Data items
════════

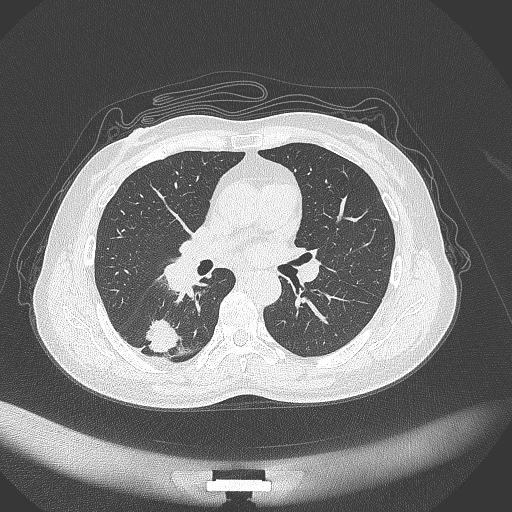
Chest CT, one axial slice; slice 166 of 352 in the series (ordered by position); 120 kVp; lung window (W 1500 / L -600 HU); 512 × 512 image matrix, field of view 400 × 400 mm. Patient: female, 55 years. From the clinical record (not read from this slice): clinical TNM (as recorded): T1c N1 M0.
Outlined on this slice (rectangle marked by the reading radiologist):
- lung tumour (recorded histology: adenocarcinoma): bounding box [x1, y1, x2, y2] px = [141, 314, 180, 357]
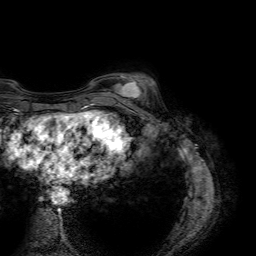
Breast MRI (dynamic contrast-enhanced), one axial slice; cropped to one breast; dynamic contrast-enhanced series, time point 2 of 7 at this slice position (early post-contrast); 1.5 T; TE 4.6 ms, TR 7.2 ms; 2.5 mm slice thickness; 256 × 256 image matrix. Female patient.
Outlined on this slice (semi-automatic segmentation, software-assisted and operator-edited):
- enhancing-tissue mask used for the functional tumour volume (all voxels passing the contrast-enhancement thresholds inside the analysis volume; usually the tumour): bounding box [x1, y1, x2, y2] px = [109, 75, 146, 100]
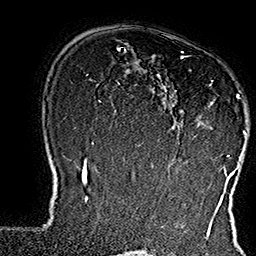
Breast MRI (dynamic contrast-enhanced), one axial slice. Slice 115 of 160 in the series (ordered by position). Cropped to one breast. Dynamic contrast-enhanced series, time point 2 of 7 at this slice position (early post-contrast). 1.5 T. TE 2.8 ms, TR 5.4 ms. 1 mm slice thickness. 256 × 256 image matrix, field of view 180 × 180 mm. Female patient.
Outlined on this slice (semi-automatically segmented with operator editing):
- enhancing-tissue mask used for the functional tumour volume (all voxels passing the contrast-enhancement thresholds inside the analysis volume; usually the tumour): bounding box <152,52,247,169> (left, top, right, bottom; pixels)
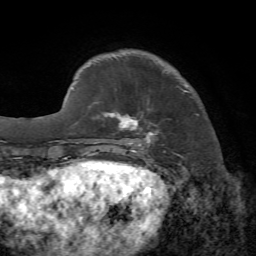
Breast MRI, one axial slice. Slice 16 of 72 in the series (ordered by position). Cropped to one breast. Dynamic contrast-enhanced series, time point 2 of 7 at this slice position (early post-contrast). 1.5 T. TE 4.2 ms, TR 8.7 ms. 256 × 256 image matrix, field of view 180 × 180 mm. Female patient.
Outlined on this slice (semi-automatic segmentation, software-assisted and operator-edited):
- enhancing-tissue mask used for the functional tumour volume (all voxels passing the contrast-enhancement thresholds inside the analysis volume; usually the tumour): bounding box [x1, y1, x2, y2] px = [103, 85, 198, 153]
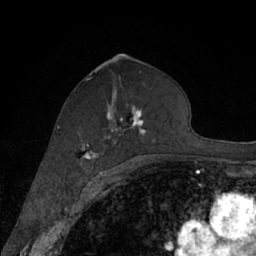
Breast MRI (dynamic contrast-enhanced), one axial slice. Position 38 of 66 along the scan axis. Cropped to one breast. Dynamic contrast-enhanced series, time point 2 of 7 at this slice position (early post-contrast). 1.5 T. TE 3 ms, TR 6.2 ms. 2.4 mm slice thickness. 256 × 256 image matrix. Female patient.
Annotated regions visible in this slice (semi-automatically segmented with operator editing):
- enhancing-tissue mask used for the functional tumour volume (all voxels passing the contrast-enhancement thresholds inside the analysis volume; usually the tumour): box from (x=74, y=78) to (x=146, y=168) px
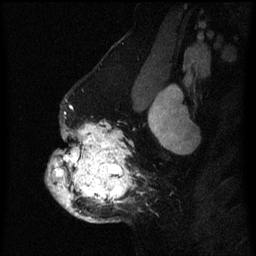
Breast MRI (dynamic contrast-enhanced), one sagittal slice; slice 45 of 60 in the series (ordered by position); dynamic contrast-enhanced series, image 2 of 3 at this slice position (ordered by acquisition); 1.5 T; TE 4.2 ms, TR 8 ms; 2 mm slice thickness; 256 × 256 image matrix, field of view 190 × 190 mm. Female patient, age 50 years.
Outlined on this slice (semi-automatic segmentation, software-assisted and operator-edited):
- analysis volume of interest (the breast-tissue region the enhancement analysis was run in; not a lesion): box from (x=45, y=116) to (x=154, y=223) px
- tumour enhancement mask (voxels above the 70 % enhancement threshold inside the analysis volume of interest): (x=48, y=122)–(x=135, y=219)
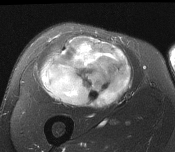
MRI of an extremity soft-tissue mass, one axial slice; position 91 of 116 along the scan axis; T2-weighted fat-saturated; MR volume resampled by the dataset authors to the PET/CT grid (not the native acquisition matrix); 3.27 mm slice thickness; 175 × 152 image matrix. Male patient. From the clinical record (not read from this slice): histological type: pleiomorphic leiomyosarcoma; grade: intermediate; site of the primary tumour: right thigh.
Annotated regions visible in this slice (expert contour drawn on MRI and transferred to this co-registered scan by the dataset authors):
- gross tumour volume including surrounding oedema: bounding box [x1, y1, x2, y2] px = [40, 38, 132, 107]
- gross tumour volume (mass): [40, 38, 132, 107]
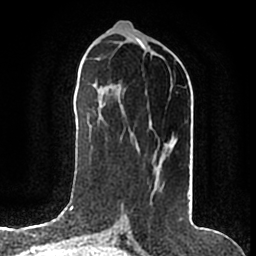
Breast MRI (dynamic contrast-enhanced), one axial slice; slice 70 of 200 in the series (ordered by position); cropped to one breast; dynamic contrast-enhanced series, time point 2 of 7 at this slice position (early post-contrast); 1.5 T; TE 2.2 ms, TR 4.6 ms; 256 × 256 image matrix, field of view 160 × 160 mm. Female patient.
Outlined on this slice (semi-automatically segmented with operator editing):
- enhancing-tissue mask used for the functional tumour volume (all voxels passing the contrast-enhancement thresholds inside the analysis volume; usually the tumour): bounding box (x1, y1, x2, y2) in pixels: (129, 149, 170, 215)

════════

WORK TO BE COMPLETED |
Restate each entry word for word. Omit every picture.

ANSWER SECTION |
Chest CT, one axial slice; slice 166 of 352 in the series (ordered by position); 120 kVp; lung window (W 1500 / L -600 HU); 512 × 512 image matrix, field of view 400 × 400 mm. Patient: female, 55 years. From the clinical record (not read from this slice): clinical TNM (as recorded): T1c N1 M0.
Outlined on this slice (rectangle marked by the reading radiologist):
- lung tumour (recorded histology: adenocarcinoma): bounding box [x1, y1, x2, y2] px = [141, 314, 180, 357]
Breast MRI (dynamic contrast-enhanced), one axial slice; cropped to one breast; dynamic contrast-enhanced series, time point 2 of 7 at this slice position (early post-contrast); 1.5 T; TE 4.6 ms, TR 7.2 ms; 2.5 mm slice thickness; 256 × 256 image matrix. Female patient.
Outlined on this slice (semi-automatic segmentation, software-assisted and operator-edited):
- enhancing-tissue mask used for the functional tumour volume (all voxels passing the contrast-enhancement thresholds inside the analysis volume; usually the tumour): bounding box [x1, y1, x2, y2] px = [109, 75, 146, 100]
Breast MRI (dynamic contrast-enhanced), one axial slice. Slice 115 of 160 in the series (ordered by position). Cropped to one breast. Dynamic contrast-enhanced series, time point 2 of 7 at this slice position (early post-contrast). 1.5 T. TE 2.8 ms, TR 5.4 ms. 1 mm slice thickness. 256 × 256 image matrix, field of view 180 × 180 mm. Female patient.
Outlined on this slice (semi-automatically segmented with operator editing):
- enhancing-tissue mask used for the functional tumour volume (all voxels passing the contrast-enhancement thresholds inside the analysis volume; usually the tumour): bounding box <152,52,247,169> (left, top, right, bottom; pixels)
Breast MRI, one axial slice. Slice 16 of 72 in the series (ordered by position). Cropped to one breast. Dynamic contrast-enhanced series, time point 2 of 7 at this slice position (early post-contrast). 1.5 T. TE 4.2 ms, TR 8.7 ms. 256 × 256 image matrix, field of view 180 × 180 mm. Female patient.
Outlined on this slice (semi-automatic segmentation, software-assisted and operator-edited):
- enhancing-tissue mask used for the functional tumour volume (all voxels passing the contrast-enhancement thresholds inside the analysis volume; usually the tumour): bounding box [x1, y1, x2, y2] px = [103, 85, 198, 153]
Breast MRI (dynamic contrast-enhanced), one axial slice. Position 38 of 66 along the scan axis. Cropped to one breast. Dynamic contrast-enhanced series, time point 2 of 7 at this slice position (early post-contrast). 1.5 T. TE 3 ms, TR 6.2 ms. 2.4 mm slice thickness. 256 × 256 image matrix. Female patient.
Annotated regions visible in this slice (semi-automatically segmented with operator editing):
- enhancing-tissue mask used for the functional tumour volume (all voxels passing the contrast-enhancement thresholds inside the analysis volume; usually the tumour): box from (x=74, y=78) to (x=146, y=168) px
Breast MRI (dynamic contrast-enhanced), one sagittal slice; slice 45 of 60 in the series (ordered by position); dynamic contrast-enhanced series, image 2 of 3 at this slice position (ordered by acquisition); 1.5 T; TE 4.2 ms, TR 8 ms; 2 mm slice thickness; 256 × 256 image matrix, field of view 190 × 190 mm. Female patient, age 50 years.
Outlined on this slice (semi-automatic segmentation, software-assisted and operator-edited):
- analysis volume of interest (the breast-tissue region the enhancement analysis was run in; not a lesion): box from (x=45, y=116) to (x=154, y=223) px
- tumour enhancement mask (voxels above the 70 % enhancement threshold inside the analysis volume of interest): (x=48, y=122)–(x=135, y=219)
MRI of an extremity soft-tissue mass, one axial slice; position 91 of 116 along the scan axis; T2-weighted fat-saturated; MR volume resampled by the dataset authors to the PET/CT grid (not the native acquisition matrix); 3.27 mm slice thickness; 175 × 152 image matrix. Male patient. From the clinical record (not read from this slice): histological type: pleiomorphic leiomyosarcoma; grade: intermediate; site of the primary tumour: right thigh.
Annotated regions visible in this slice (expert contour drawn on MRI and transferred to this co-registered scan by the dataset authors):
- gross tumour volume including surrounding oedema: bounding box [x1, y1, x2, y2] px = [40, 38, 132, 107]
- gross tumour volume (mass): [40, 38, 132, 107]
Breast MRI (dynamic contrast-enhanced), one axial slice; slice 70 of 200 in the series (ordered by position); cropped to one breast; dynamic contrast-enhanced series, time point 2 of 7 at this slice position (early post-contrast); 1.5 T; TE 2.2 ms, TR 4.6 ms; 256 × 256 image matrix, field of view 160 × 160 mm. Female patient.
Outlined on this slice (semi-automatically segmented with operator editing):
- enhancing-tissue mask used for the functional tumour volume (all voxels passing the contrast-enhancement thresholds inside the analysis volume; usually the tumour): bounding box (x1, y1, x2, y2) in pixels: (129, 149, 170, 215)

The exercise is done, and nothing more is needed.